The prevalent interpretation that Epicurus was arguing that the Apparent Size of the Sun is equivalent to an objective measurement of its actual Size is really an Aristotelian idea: 'the Sun is (duh) obviously smaller than the Earth, and (duh) revolves around the Earth, because (duh) look up, stupid'. It would be uncharacteristic and inconsistent of Epicurus to support this, especially when he posits the explicit existence of exoplanets. That, and also, he generally supported the idea that these physical relationships are obvious to all seeing humans, and not simply learned mathematicians, so he wasn't submitting a mathematical figure (big or small) in the first place. The point is somewhat moot.
There's something else I thought that makes this criticism more meaningless:
Suppose another solar narrative like our own, except, allow for the possibility that instead of G-type main-sequence star (our white-yellow Sun), "our Sun" is a neutron star only 20 km in diameter. It would appear to be incredibly small in the sky; it would actually be incredibly small, at that. Unexpectedly small (even to 21st-century cosmologists).
In a parallel timeline, that society would not have accurately measured the diameter of their parent star until their 21st-century. However, both that society, and our own would have functionally measured the comparative size of the star since antiquity
Epicurus' observation is still true when taken to mean that all of these objects are what they appear to be, compared to tall trees, massive monuments, and huge mountains: immeasurably massive and immeasurably distant on cosmic scales. Thus, they are "about the size they appear to be", or, in other words "immeasurably large".
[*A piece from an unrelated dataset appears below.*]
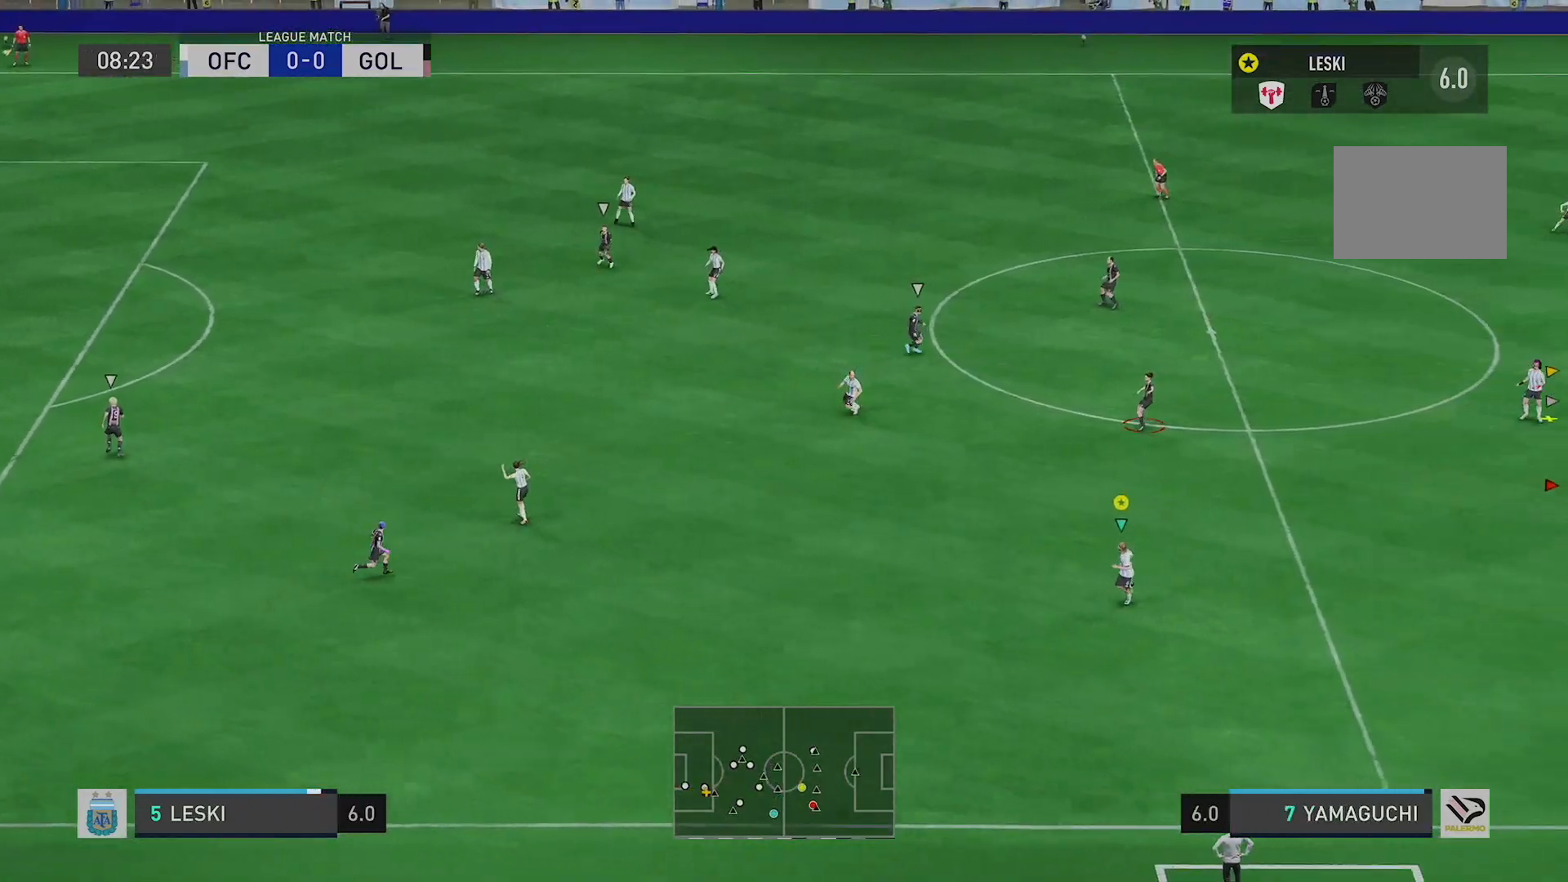
{"buttons": ["L2"], "left_stick": "up", "right_stick": "center", "events": [[300, "L2", "down"], [367, "left_stick", "up"]]}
Whether one's planet's parent star is a G-type main-sequence 400x as massive as the Earth's Moon (and almost exactly 400x as distant), or whether it's a neutron star barely one-third of the size of Rhode Island, the human ethical condition is unchanged. Furthermore, excessive speculation about these measurements without the necessary scientific tools will inevitably lead to superstition and mysticism, so are to be avoided.